In a print edition of the New York Times I oddly came across last weekend, I read an article by Katherine Zoepf about a woman in Saudi Arabia who is leading a campaign called, "My Guardian Knows What's Best for Me." Simply put, all women in Saudi Arabia are accorded legal and human rights by their closest, eldest male relative. This typically goes from father to husband. And eventually to son, but that's getting ahead of the story. The point being, one woman–tired of other women campaigning for expanded rights–stood up and said, "Enough." She likes her life the way it is.
I could not find this article to point to online, and yet I don't want to go too far into repeating the information. The story described various (totally unsuccessful) efforts to gain rights. And contrasted the life of this activist–a divorced princess who has managed to keep her three offspring–with the grim reality of other Saudi women, the majority of whom face divorce circumscribed to life on the family compound without their own children. Interestingly, the reporter did not point out that mobilizing groups of any kind is illegal in Saudi Arabia, but maybe that's just interesting to me. The fact is (based on a friend's observation who lives in KSA and is a reporter for The Financial Times) this "effort" is pretty limited.

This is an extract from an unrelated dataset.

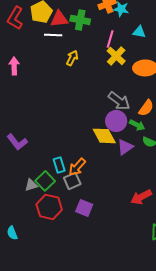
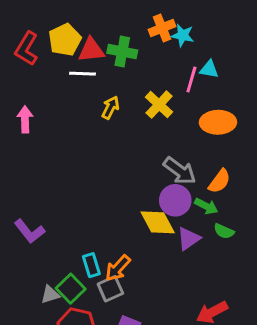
pink line: (110, 39) -> (191, 80), moved
yellow cross: (116, 56) -> (159, 105), moved

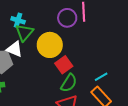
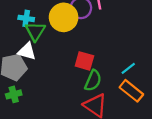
yellow circle: (50, 45) -> (64, 17), moved
red square: (64, 65) -> (84, 61), turned -30

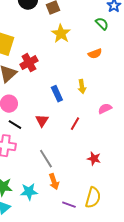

What didn't get reported on was the last and most interesting tidbit. The reporter was so busy with her, gosh, these women just don't know what's best for them and need to get enlightened! perspective she failed to get into why these women would want such a thing. Even the 31-year-old grad student rabble rouser who calls the campaign "a stand to be against women who want to be treated as adults" concedes in the end that "most people want things to stay the same." Now that's a story. But perhaps she is saving it for her book.

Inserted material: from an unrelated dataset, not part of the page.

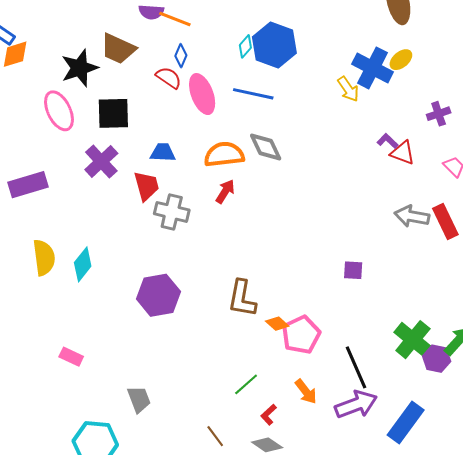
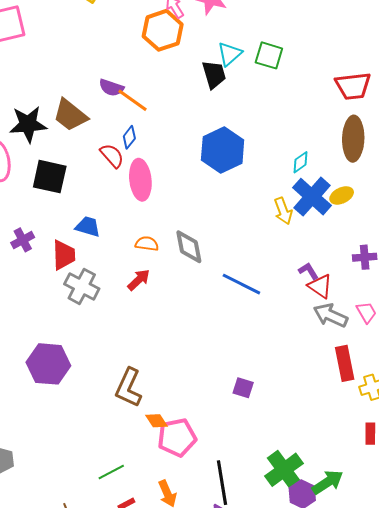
cyan diamond: (245, 46) -> (301, 162), moved
blue line: (253, 94) -> (241, 284), moved
orange semicircle: (224, 154) -> (147, 244), size x0.6
purple cross: (101, 162) -> (23, 240), moved, size x0.7
gray arrow: (412, 216) -> (330, 315), moved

What living in Qatar (right next door) did for me was make me uncomfortably familiar with my own, deep-seated, inner housewife. On the occasion I expressed the old–I sometimes fear I'll end up as a homeless lady–I was met with incomprehending stares. That's simply not an option here. While it's true, these women can't go out and rent their own apartments, neither shall they ever want for a roof. Their family will take care of them; the family is everything. When I once dared to suggest to a group of students they might want to work a while, and wait before getting married, again with the stares. "But you'll just have to move in with your mother-in-law," I protested, thinking this an ace-in-the-hole. It got big laughs. "Then you must have picked the wrong mother-in-law!" These women were strong, highly intelligent and savvy about Western culture. And they had a point...

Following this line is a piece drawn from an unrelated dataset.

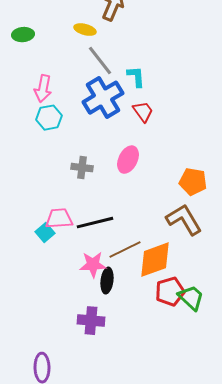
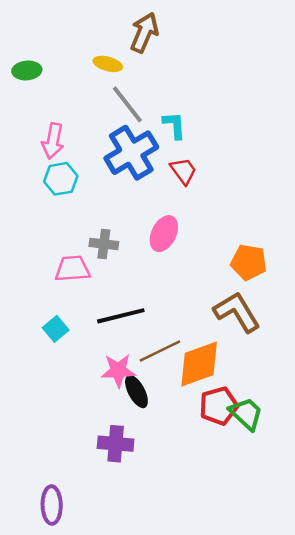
pink trapezoid: (59, 219) -> (73, 269), moved
black ellipse: (107, 281) -> (136, 391), turned -35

Simply put, their lives are so incredibly different to ours, the idea of feminism just can't be viewed the same way. Hells no I couldn't tolerate being told how to dress or if I could travel. Or could I? There are cultural restrictions we all adhere to; it's not like I can run around naked. I'd say it's because I don't want to, but is it? (Really, I strongly suspect I have no desire to, but let's just go with the thought for a moment.) Many of these women told me they dressed the way they did because they wanted to. I know that when I was living there I once found myself in an airport in Germany and at the site of a woman in a mini skirt the first thought that came to mind was, "Cover yourself!" For me this simply meant it was time to get the hell out, and since I could, I did.
As the word "feminism" undergoes a Momma Grizzly-style makeover here, I'm keeping an eye on what unfolds in that part of the world. To know those women is to know a kind of strength and power that many of us might find surprising, and many of us could learn from, even if we don't want to emulate. I've been told they feel the same.